Collected data entries:
_ _ _

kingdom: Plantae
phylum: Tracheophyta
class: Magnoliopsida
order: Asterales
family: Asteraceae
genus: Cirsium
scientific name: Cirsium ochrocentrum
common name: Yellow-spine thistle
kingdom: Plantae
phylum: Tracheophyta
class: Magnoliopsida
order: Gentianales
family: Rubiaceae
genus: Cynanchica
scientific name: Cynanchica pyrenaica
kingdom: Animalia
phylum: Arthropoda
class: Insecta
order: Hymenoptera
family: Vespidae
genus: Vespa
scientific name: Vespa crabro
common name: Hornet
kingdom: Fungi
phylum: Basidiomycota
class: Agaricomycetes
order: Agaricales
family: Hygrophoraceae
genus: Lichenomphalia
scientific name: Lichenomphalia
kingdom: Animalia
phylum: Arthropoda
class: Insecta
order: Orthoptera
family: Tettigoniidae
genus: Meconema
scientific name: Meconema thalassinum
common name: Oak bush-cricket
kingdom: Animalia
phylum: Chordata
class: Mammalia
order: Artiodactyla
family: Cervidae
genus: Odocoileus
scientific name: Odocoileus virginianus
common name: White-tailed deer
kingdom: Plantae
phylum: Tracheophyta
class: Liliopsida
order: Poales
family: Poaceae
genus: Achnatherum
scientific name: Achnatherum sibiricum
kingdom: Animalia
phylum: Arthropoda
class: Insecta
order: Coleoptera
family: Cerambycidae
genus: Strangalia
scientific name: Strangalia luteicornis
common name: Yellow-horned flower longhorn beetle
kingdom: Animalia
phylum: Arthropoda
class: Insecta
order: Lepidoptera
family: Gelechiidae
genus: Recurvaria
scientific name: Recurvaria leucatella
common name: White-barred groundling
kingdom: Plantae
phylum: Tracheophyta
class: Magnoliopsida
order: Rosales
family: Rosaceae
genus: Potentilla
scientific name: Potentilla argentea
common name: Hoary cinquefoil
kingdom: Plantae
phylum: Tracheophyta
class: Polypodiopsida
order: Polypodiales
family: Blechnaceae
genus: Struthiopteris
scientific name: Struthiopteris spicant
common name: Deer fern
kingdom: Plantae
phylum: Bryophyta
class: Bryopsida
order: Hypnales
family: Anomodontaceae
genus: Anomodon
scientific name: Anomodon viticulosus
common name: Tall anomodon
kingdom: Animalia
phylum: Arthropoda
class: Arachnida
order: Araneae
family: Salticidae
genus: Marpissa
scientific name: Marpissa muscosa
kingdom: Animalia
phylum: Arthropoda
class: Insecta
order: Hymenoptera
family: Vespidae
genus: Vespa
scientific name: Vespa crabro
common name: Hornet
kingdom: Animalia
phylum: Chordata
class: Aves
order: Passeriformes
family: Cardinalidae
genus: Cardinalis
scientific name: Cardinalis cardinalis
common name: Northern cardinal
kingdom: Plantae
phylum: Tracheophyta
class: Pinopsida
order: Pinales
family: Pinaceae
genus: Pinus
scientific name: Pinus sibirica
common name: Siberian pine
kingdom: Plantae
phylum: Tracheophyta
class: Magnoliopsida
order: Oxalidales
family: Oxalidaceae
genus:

_ _ _

- **PROBLEM REQUIREMENTS**
Please retype all of the data above line for line, changing nothing.

- **THE SOLUTION**
kingdom: Plantae
phylum: Tracheophyta
class: Magnoliopsida
order: Asterales
family: Asteraceae
genus: Cirsium
scientific name: Cirsium ochrocentrum
common name: Yellow-spine thistle
kingdom: Plantae
phylum: Tracheophyta
class: Magnoliopsida
order: Gentianales
family: Rubiaceae
genus: Cynanchica
scientific name: Cynanchica pyrenaica
kingdom: Animalia
phylum: Arthropoda
class: Insecta
order: Hymenoptera
family: Vespidae
genus: Vespa
scientific name: Vespa crabro
common name: Hornet
kingdom: Fungi
phylum: Basidiomycota
class: Agaricomycetes
order: Agaricales
family: Hygrophoraceae
genus: Lichenomphalia
scientific name: Lichenomphalia
kingdom: Animalia
phylum: Arthropoda
class: Insecta
order: Orthoptera
family: Tettigoniidae
genus: Meconema
scientific name: Meconema thalassinum
common name: Oak bush-cricket
kingdom: Animalia
phylum: Chordata
class: Mammalia
order: Artiodactyla
family: Cervidae
genus: Odocoileus
scientific name: Odocoileus virginianus
common name: White-tailed deer
kingdom: Plantae
phylum: Tracheophyta
class: Liliopsida
order: Poales
family: Poaceae
genus: Achnatherum
scientific name: Achnatherum sibiricum
kingdom: Animalia
phylum: Arthropoda
class: Insecta
order: Coleoptera
family: Cerambycidae
genus: Strangalia
scientific name: Strangalia luteicornis
common name: Yellow-horned flower longhorn beetle
kingdom: Animalia
phylum: Arthropoda
class: Insecta
order: Lepidoptera
family: Gelechiidae
genus: Recurvaria
scientific name: Recurvaria leucatella
common name: White-barred groundling
kingdom: Plantae
phylum: Tracheophyta
class: Magnoliopsida
order: Rosales
family: Rosaceae
genus: Potentilla
scientific name: Potentilla argentea
common name: Hoary cinquefoil
kingdom: Plantae
phylum: Tracheophyta
class: Polypodiopsida
order: Polypodiales
family: Blechnaceae
genus: Struthiopteris
scientific name: Struthiopteris spicant
common name: Deer fern
kingdom: Plantae
phylum: Bryophyta
class: Bryopsida
order: Hypnales
family: Anomodontaceae
genus: Anomodon
scientific name: Anomodon viticulosus
common name: Tall anomodon
kingdom: Animalia
phylum: Arthropoda
class: Arachnida
order: Araneae
family: Salticidae
genus: Marpissa
scientific name: Marpissa muscosa
kingdom: Animalia
phylum: Arthropoda
class: Insecta
order: Hymenoptera
family: Vespidae
genus: Vespa
scientific name: Vespa crabro
common name: Hornet
kingdom: Animalia
phylum: Chordata
class: Aves
order: Passeriformes
family: Cardinalidae
genus: Cardinalis
scientific name: Cardinalis cardinalis
common name: Northern cardinal
kingdom: Plantae
phylum: Tracheophyta
class: Pinopsida
order: Pinales
family: Pinaceae
genus: Pinus
scientific name: Pinus sibirica
common name: Siberian pine
kingdom: Plantae
phylum: Tracheophyta
class: Magnoliopsida
order: Oxalidales
family: Oxalidaceae
genus:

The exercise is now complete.